* **WHAT THE TASK ASKS**
Would you please write out each of the entries below exactly, omitting pictures?

[Electronic design automation data]
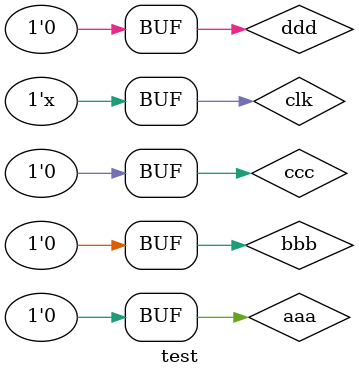
<source format=v>
`timescale 1ns / 1ps


module test;

	// Inputs
	reg clk;
	reg aaa;
	reg bbb;
	reg ccc;
	reg ddd;

	// Outputs
	wire [7:0] seg;
	wire [3:0] an;
	wire dp;

	// Instantiate the Unit Under Test (UUT)
	proj5 uut (
		.clk(clk), 
		.aaa(aaa), 
		.bbb(bbb), 
		.ccc(ccc), 
		.ddd(ddd), 
		.seg(seg), 
		.an(an), 
		.dp(dp)
	);

	initial begin
		// Initialize Inputs
		clk = 0;
		aaa = 0;
		bbb = 0;
		ccc = 0;
		ddd = 0;

		// Wait 100 ns for global reset to finish
		#100;
        
		// Add stimulus here
		// 999Hz
		aaa = 0;bbb = 1;ccc = 0;ddd = 0;#20000000; // 20ms
		aaa = 1;bbb = 0;ccc = 0;ddd = 0;#20000000; // 20ms
		aaa = 0;bbb = 1;ccc = 0;ddd = 0;#20000000; // 20ms
		aaa = 1;bbb = 0;ccc = 0;ddd = 0;#20000000; // 20ms
		aaa = 0;bbb = 1;ccc = 0;ddd = 0;#20000000; // 20ms
		aaa = 0;bbb = 0;ccc = 0;ddd = 0;#90000000; // 90ms

		aaa = 1;bbb = 0;ccc = 0;ddd = 0;#20000000; // 20ms
		aaa = 0;bbb = 0;ccc = 0;ddd = 0;#20000000; // 20ms
		aaa = 1;bbb = 0;ccc = 0;ddd = 0;#20000000; // 20ms
		aaa = 0;bbb = 0;ccc = 1;ddd = 0;#20000000; // 20ms
		aaa = 0;bbb = 0;ccc = 0;ddd = 0;#20000000; // 20ms
		aaa = 0;bbb = 0;ccc = 1;ddd = 0;#20000000; // 20ms
		aaa = 1;bbb = 0;ccc = 0;ddd = 0;#20000000; // 20ms
		aaa = 0;bbb = 0;ccc = 1;ddd = 0;#20000000; // 20ms
		// aaa = 0;bbb = 0;ccc = 0;ddd = 0;#20000000; // 20ms
		// aaa = 0;bbb = 0;ccc = 1;ddd = 0;#20000000; // 20ms
		aaa = 1;bbb = 0;ccc = 0;ddd = 0;#20000000; // 20ms
		aaa = 0;bbb = 0;ccc = 1;ddd = 0;#20000000; // 20ms
		// aaa = 0;bbb = 0;ccc = 0;ddd = 0;#20000000; // 20ms
		// aaa = 0;bbb = 0;ccc = 1;ddd = 0;#20000000; // 20ms

		aaa = 1;bbb = 0;ccc = 0;ddd = 0;#20000000; // 20ms
		aaa = 0;bbb = 0;ccc = 1;ddd = 0;#20000000; // 20ms

		aaa = 0;bbb = 0;ccc = 0;ddd = 0;#20000000; // 20ms
		
	end
	
always#10 clk=~clk;
      
endmodule


</source>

* **FINISHED TASK**
<source format=v>
`timescale 1ns / 1ps


module test;

	// Inputs
	reg clk;
	reg aaa;
	reg bbb;
	reg ccc;
	reg ddd;

	// Outputs
	wire [7:0] seg;
	wire [3:0] an;
	wire dp;

	// Instantiate the Unit Under Test (UUT)
	proj5 uut (
		.clk(clk), 
		.aaa(aaa), 
		.bbb(bbb), 
		.ccc(ccc), 
		.ddd(ddd), 
		.seg(seg), 
		.an(an), 
		.dp(dp)
	);

	initial begin
		// Initialize Inputs
		clk = 0;
		aaa = 0;
		bbb = 0;
		ccc = 0;
		ddd = 0;

		// Wait 100 ns for global reset to finish
		#100;
        
		// Add stimulus here
		// 999Hz
		aaa = 0;bbb = 1;ccc = 0;ddd = 0;#20000000; // 20ms
		aaa = 1;bbb = 0;ccc = 0;ddd = 0;#20000000; // 20ms
		aaa = 0;bbb = 1;ccc = 0;ddd = 0;#20000000; // 20ms
		aaa = 1;bbb = 0;ccc = 0;ddd = 0;#20000000; // 20ms
		aaa = 0;bbb = 1;ccc = 0;ddd = 0;#20000000; // 20ms
		aaa = 0;bbb = 0;ccc = 0;ddd = 0;#90000000; // 90ms

		aaa = 1;bbb = 0;ccc = 0;ddd = 0;#20000000; // 20ms
		aaa = 0;bbb = 0;ccc = 0;ddd = 0;#20000000; // 20ms
		aaa = 1;bbb = 0;ccc = 0;ddd = 0;#20000000; // 20ms
		aaa = 0;bbb = 0;ccc = 1;ddd = 0;#20000000; // 20ms
		aaa = 0;bbb = 0;ccc = 0;ddd = 0;#20000000; // 20ms
		aaa = 0;bbb = 0;ccc = 1;ddd = 0;#20000000; // 20ms
		aaa = 1;bbb = 0;ccc = 0;ddd = 0;#20000000; // 20ms
		aaa = 0;bbb = 0;ccc = 1;ddd = 0;#20000000; // 20ms
		// aaa = 0;bbb = 0;ccc = 0;ddd = 0;#20000000; // 20ms
		// aaa = 0;bbb = 0;ccc = 1;ddd = 0;#20000000; // 20ms
		aaa = 1;bbb = 0;ccc = 0;ddd = 0;#20000000; // 20ms
		aaa = 0;bbb = 0;ccc = 1;ddd = 0;#20000000; // 20ms
		// aaa = 0;bbb = 0;ccc = 0;ddd = 0;#20000000; // 20ms
		// aaa = 0;bbb = 0;ccc = 1;ddd = 0;#20000000; // 20ms

		aaa = 1;bbb = 0;ccc = 0;ddd = 0;#20000000; // 20ms
		aaa = 0;bbb = 0;ccc = 1;ddd = 0;#20000000; // 20ms

		aaa = 0;bbb = 0;ccc = 0;ddd = 0;#20000000; // 20ms
		
	end
	
always#10 clk=~clk;
      
endmodule


</source>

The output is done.